The Italian government did not respond to TechCrunch’s request for comment.

“We ask for clarity,” Cancelato said in an article Thursday. “We did not hear from the government, which remained silent whenever possible for a year, and when it did not remain silent, it lied.”

John Scott-Railton, one of the researchers at Citizen Lab who investigated the Paragon cases in Italy, said the new revelations about Cancellato’s hack “raise serious questions about why no confirmation has emerged in previous official investigations by Italian authorities.”

In response to the scandal, Paragon, whose spyware is called Graphite, canceled its contracts with its Italian government clients.

Spyware scandals spread across Europe

Aside from Caccia, Casarini and Cancellato, there were several other people in Italy who were identified as targets of the spyware, including Ciro Pellegrino, who also works at Fanpage and was alerted to a suspected attack on his iPhone by Apple last year. Researchers at Citizen Lab later concluded that Pellegrino had been hacked using Paragon spyware.
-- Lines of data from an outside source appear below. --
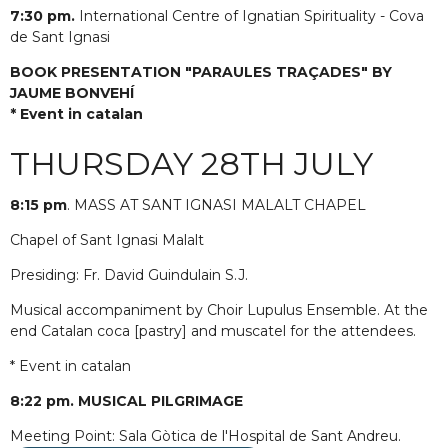
7:30 pm.
International Centre of Ignatian Spirituality - Cova
de Sant Ignasi
BOOK PRESENTATION "PARAULES TRAÇADES" BY
JAUME BONVEHÍ
* Event in catalan
THURSDAY 28TH JULY
8:15 pm
. MASS AT SANT IGNASI MALALT CHAPEL
Chapel of Sant Ignasi Malalt
Presiding: Fr. David Guindulain S.J.
Musical accompaniment by Choir Lupulus Ensemble. At the
end Catalan coca [pastry] and muscatel for the attendees.
* Event in catalan
8:22 pm. MUSICAL PILGRIMAGE
Meeting Point: Sala Gòtica de l'Hospital de Sant Andreu.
But the technical report cited by the prosecutor’s offices said it only found evidence of spyware on the phones of Caccia, Casarini and Cancellato, but not Pellegrino and four other alleged victims.

“I’m very upset,” Pellegrino, who said he had not yet seen the full technical report, told TechCrunch. “How could Citizen Lab, a spyware expert, have found evidence of Paragon’s Graphite on my phone, when the Italian plaintiffs’ experts did not? And why is Apple sending me alerts? For fun?”

The prosecutor’s offices in Rome and Naples did not respond to a request for comment.

A spokesperson for Polizia Postale, which is investigating the case, referred TechCrunch to the prosecutor’s offices.

Paragon, which had an active contract as of last year with U.S. Immigration and Customs Enforcement (ICE), and REDLattice, a company that merged with the spyware maker after the AE Industrial acquisition, did not respond to a request for comment.

Italy is the latest European country in recent years to be involved in a spyware scandal, after similar cases in Greece, Hungary, Poland and Spain.

At the end of last month, a Greek court sentenced Tal Delian and three other executives at spyware maker Intellexa to eight years in prison for illegal eavesdropping and invasion of privacy.

The ruling was part of the so-called “Greek Watergate” scandal, in which the Greek government was accused in 2022 of hacking into the phones of politicians, journalists, businessmen and military officials using Intellexa’s “Predator” spyware.